For the second question, unfortunately I don’t know of a better way. If the/names stream starts with a magic header, maybe you could walk each stream looking for that. But it maybe possible to have a rare false positive that way.
BTW, have you considered just using llvm’s library rather than porting it? It certainly seems like less work
Thanks for the advice. I’ll examine llvm-pdbutil’s behavior with a debugger.
For the first and third questions, the easiest thing to do would be run llvm-pdbutil under a debugger and step through the code. Code that looks simple and innocuous can often have a lot of stuff hidden behind it. For example you could step through that loop that iterates the debug subsections and look at the value of Reader.getOffset() every time, and see if it matches with your own code (probably it doesn’t). Or you could dump the entire contents of the C13Substrem and see if the bytes match up between your own implementation. It looks like you’re reading all 0s, so maybe you’re just not even reading the right data.
For the second question, unfortunately I don’t know of a better way. If the/names stream starts with a magic header, maybe you could walk each stream looking for that. But it maybe possible to have a rare false positive that way.

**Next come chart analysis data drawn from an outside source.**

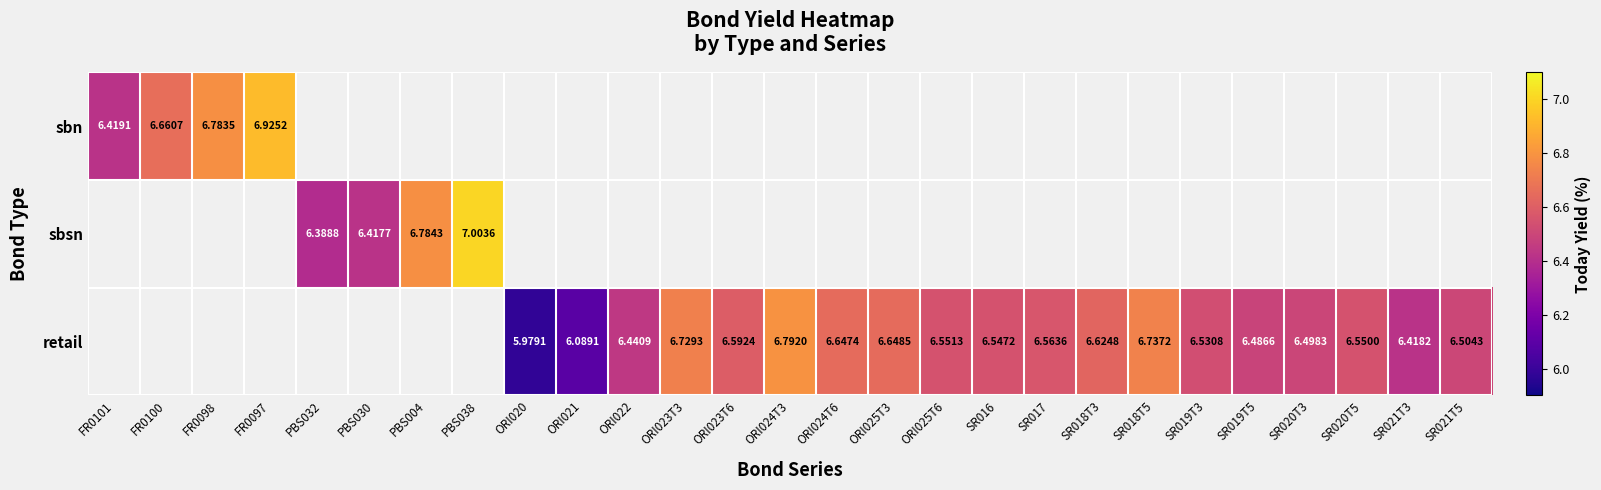

At which category does the chart reach its minimum across all series?

ORI020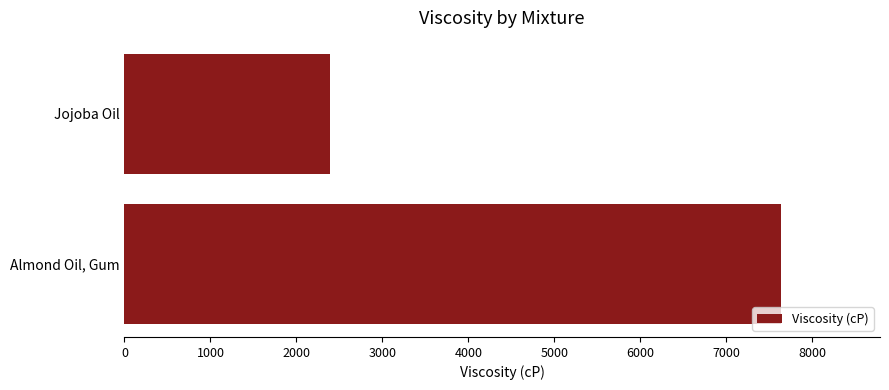

The chart shows a value of 11798.2 at Almond Oil, Gum. True or false?

False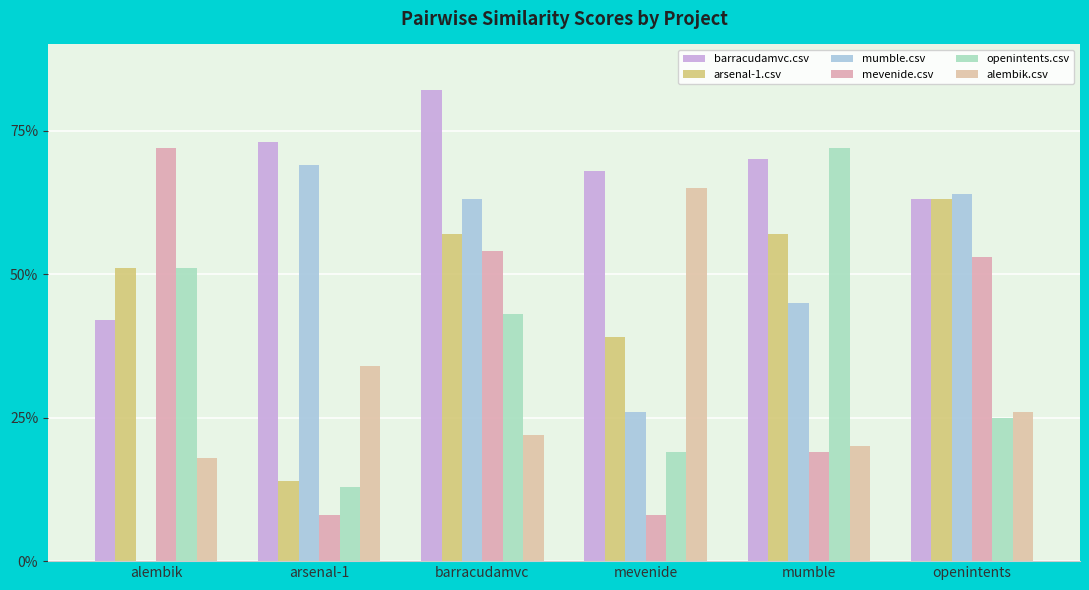

What is the difference between the maximum and minimum values in the barracudamvc.csv series?

0.4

BTW, have you considered just using llvm’s library rather than porting it? It certainly seems like less work
The point of these stack traces is that they go into the userland runtime code. So if I did this, it would cause my users’ programs to depend on LLVM. I don’t think that’s right. I already have working stack traces for linux and macos that don’t depend on any libraries and don’t add more than ~20KB to the runtime size.
Thanks again for your help, Zachary.
Here’s a screenshot of stack traces working on Windows!
https://i.imgur.com/eOQO0GT.png
I owe you some PDB documentation patches.